## Data segment:
::::
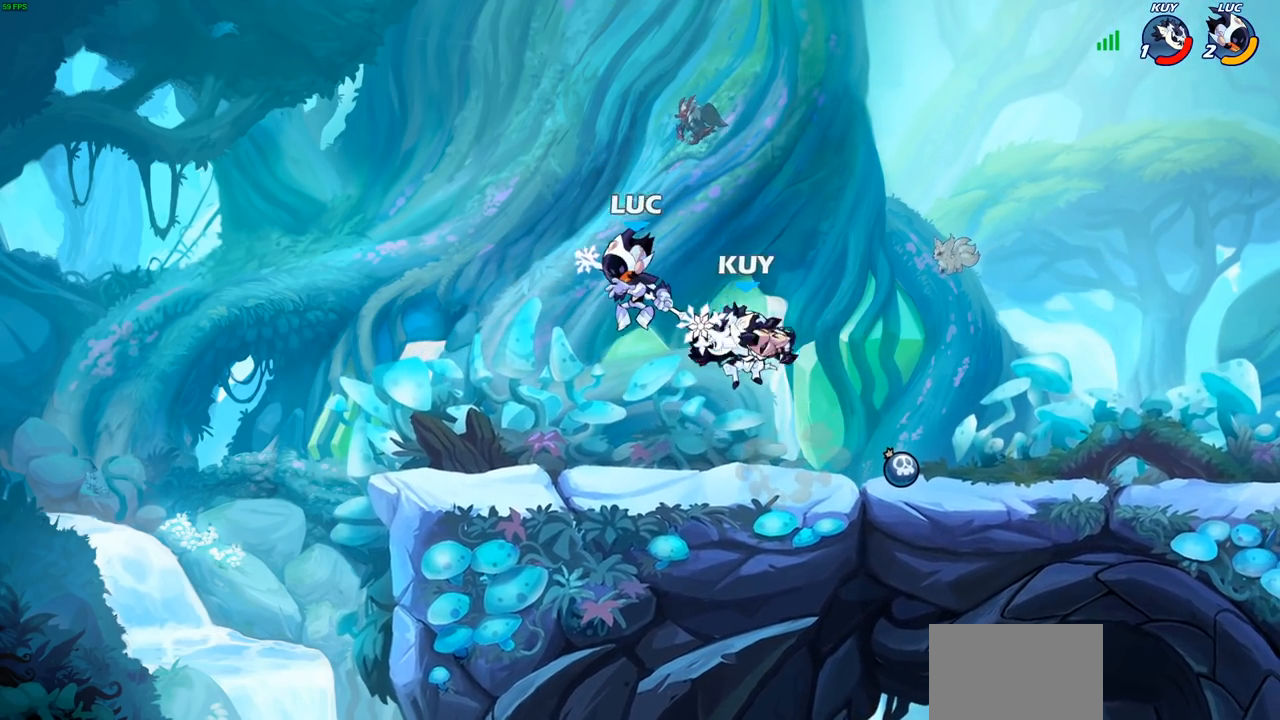
{"buttons": ["CIRCLE"], "left_stick": "down", "right_stick": "center", "events": [[17, "left_stick", "right"], [67, "left_stick", "down"], [83, "CIRCLE", "down"]]}
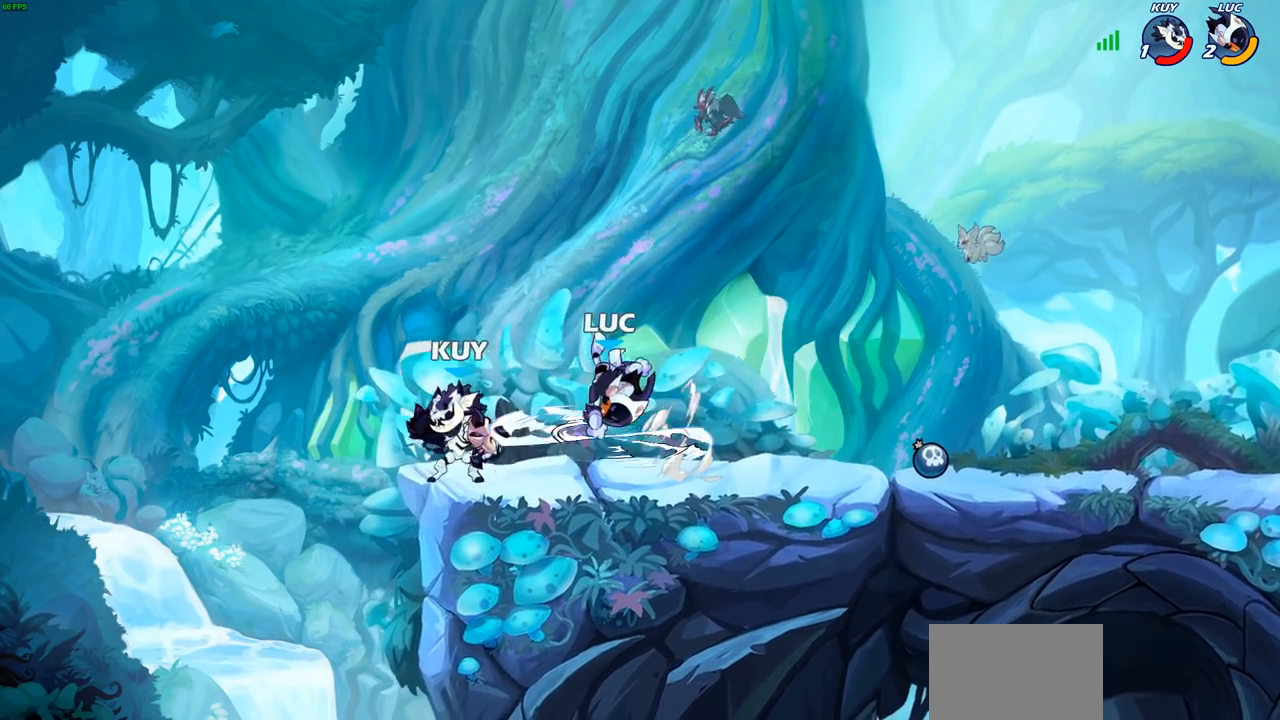
{"buttons": [], "left_stick": "center", "right_stick": "center", "events": [[100, "CIRCLE", "up"], [133, "left_stick", "center"]]}
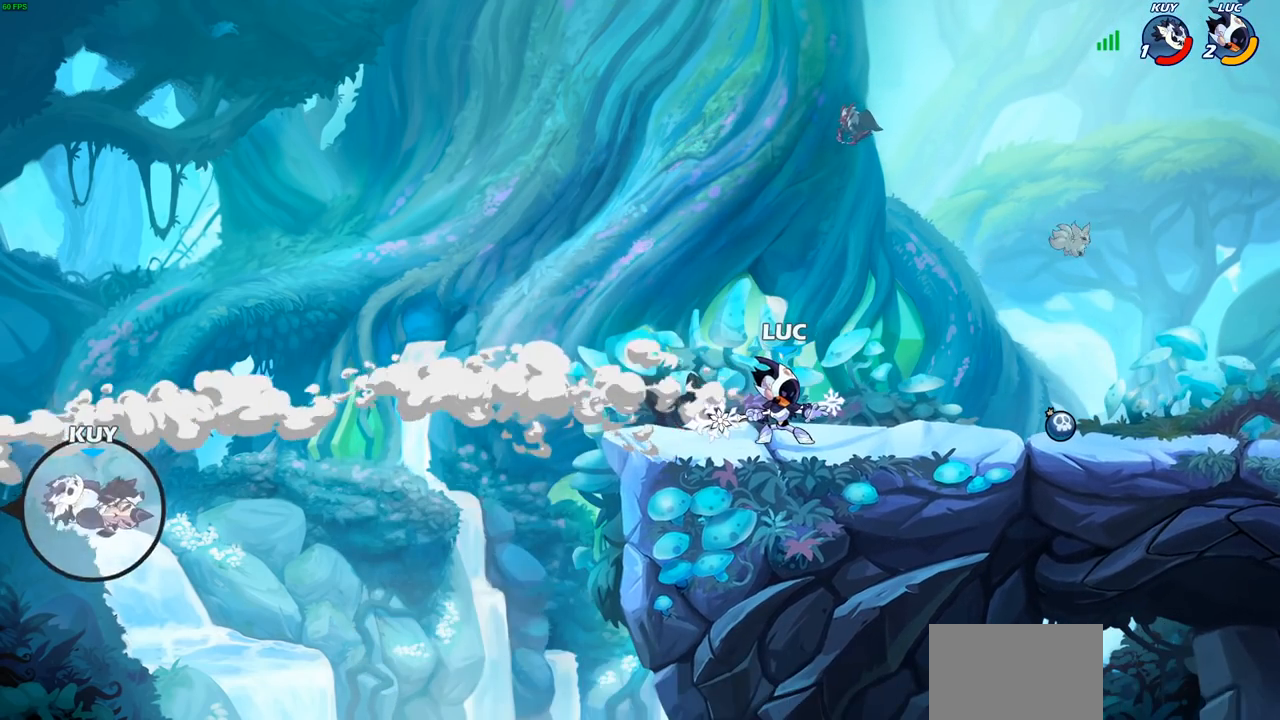
{"buttons": [], "left_stick": "up-left", "right_stick": "center", "events": [[450, "left_stick", "left"], [500, "left_stick", "up-left"]]}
::::
## Problem to solve:
An exact transcription of the listing is required, and it must contain no pictures.

## Reply:
{"buttons": ["CIRCLE"], "left_stick": "down", "right_stick": "center", "events": [[17, "left_stick", "right"], [67, "left_stick", "down"], [83, "CIRCLE", "down"]]}
{"buttons": [], "left_stick": "center", "right_stick": "center", "events": [[100, "CIRCLE", "up"], [133, "left_stick", "center"]]}
{"buttons": [], "left_stick": "up-left", "right_stick": "center", "events": [[450, "left_stick", "left"], [500, "left_stick", "up-left"]]}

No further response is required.